Azure Website Errors

Incident Report for DPS AdTracker

Resolved

Earlier today, some customers experienced intermittent errors or timeouts connecting to our hosted services. We want to share what happened and what we're doing about it.

What Happened

The root cause was SNAT (Source Network Address Translation) port exhaustion on the Azure App Service infrastructure hosting our platform. Each instance of our App Service is allocated a finite pool of SNAT ports, which Azure uses to manage outbound network connections. When demand for those ports exceeds what's available — even briefly — new connections are queued or dropped until ports are freed.

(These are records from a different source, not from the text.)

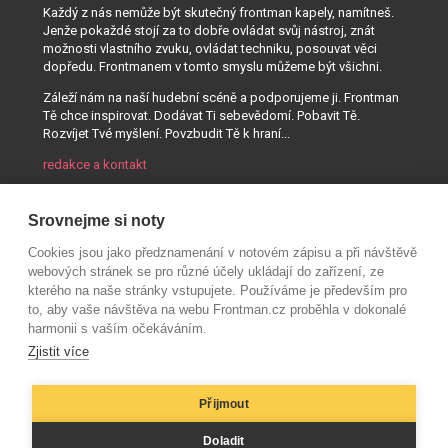
Každý z nás nemůže být skutečný frontman kapely, namítneš.
Jenže pokaždé stojí za to dobře ovládat svůj nástroj, znát
možnosti vlastního zvuku, ovládat techniku, posouvat věci
dopředu. Frontmanem v tomto smyslu můžeme být všichni.
Záleží nám na naší hudební scéně a podporujeme ji. Frontman
Tě chce inspirovat. Dodávat Ti sebevědomí. Pobavit Tě.
Rozvíjet Tvé myšlení. Povzbudit Tě k hraní...
redakce a kontakt
Srovnejme si noty
Cookies jsou jako předznamenání v notovém zápisu a při návštěvě
webových stránek se pro různé účely ukládají do zařízení, ze
kterého na naše stránky vstupujete. Používáme je především pro
to, aby vaše návštěva na webu Frontman.cz proběhla v dokonalé
harmonii s vaším očekáváním.
Zjistit více
Přijmout
© AUDIO PARTNER s.r.o.
Doladit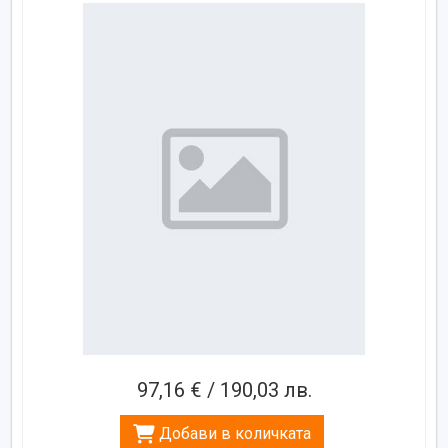
97,16 € / 190,03 лв.
Добави в количката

Two factors converged to create the condition:
Scaling behavior — An auto-scale rule reduced our instance count during a period of declining usage, as designed. However, usage began climbing again shortly after — and did so very rapidly, faster than the platform could provision additional instances to compensate. The reduced number of instances had a smaller combined SNAT port pool to absorb the increased connection demand.
Shared infrastructure pressure — Our App Service runs on an Azure stamp (a regional cluster of shared infrastructure) that also serves other Microsoft customers unrelated to DPS. A significant uptick in activity across that stamp created substantial additional pressure on available port capacity — and it was this pressure that ultimately pushed the environment over the edge into exhaustion.

What We Did

Microsoft was engaged and implemented mitigation steps on their end to help restore normal port availability. We also worked with them to identify configuration and architectural improvements on our side.

What We're Changing
Scaling policy adjustment — We are updating our auto-scale rules to be less aggressive about scaling down during active hours. Keeping additional instances running provides a larger SNAT port pool and reduces our exposure to demand spikes that follow a dip in usage. In today's case, usage rebounded very rapidly after the scale-down — faster than the platform could provision additional instances to compensate.
Connection pooling improvement — We have identified a code-level optimization that will reduce the number of SNAT ports consumed by implementing more efficient connection pooling. This improvement is being developed and will be delivered as a platform update.

What to Expect Next
We will continue to monitor closely and adjust our scaling configuration as needed. This is the first time we have encountered this condition, and we are treating it as a priority to ensure it does not recur.

Regarding the connection pooling update: when this change is ready for your BETA environment, we will need your prompt cooperation in testing and signing off so we can move quickly to production and realize the full benefit of the fix. We'll reach out with specifics as that work progresses — timing is still being assessed and could range from a quick turnaround to a few days of development work.

This type of condition has never happened in the 11 years we've been operating in Microsoft Azure, but is something we're now adjusting for.

Posted Jun 15, 2026 - 20:48 EDT

Identified

We have identified the issue across multiple customer Azure tenants -- including those owned and managed by customers not DPS -- as generating Socket Errors.

Here's where we're seeing that the Azure App Service is sometimes just not responding -- it's not even getting to code execution. The website calls the API and the API's web server doesn't even answer: "System.Net.Sockets.SocketException: A connection attempt failed because the connected party did not properly respond after a period of time, or established connection failed because connected host has failed to respond."

This is outside of DPS control and we are escalating to Microsoft.

Posted Jun 15, 2026 - 14:00 EDT

Investigating

We are currently investigating an issue where multiple customer ATOL and other hosted websites are reporting a 500 Internal Server Error message. No code or database change has happened and we are gathering information to escalate to Microsoft, as these seem to be related to a socket error that's happening before any our code or customer provided code is involved. The random nature of this seems to make this harder to pinpoint -- making it likely it is something on the provided infrastructure.

This issue is degrading performance for some customers but others are fine. Even within the same customer, some users are fine.

Posted Jun 15, 2026 - 13:52 EDT

This incident affected: DPS AdTracker®:Cloud Platform Services (AdTracker:Online (ATOL) Websites, Customer Provided Systems / Other) and Microsoft Azure + Office Cloud Services (DPSCLOUD - USA-based Hosting).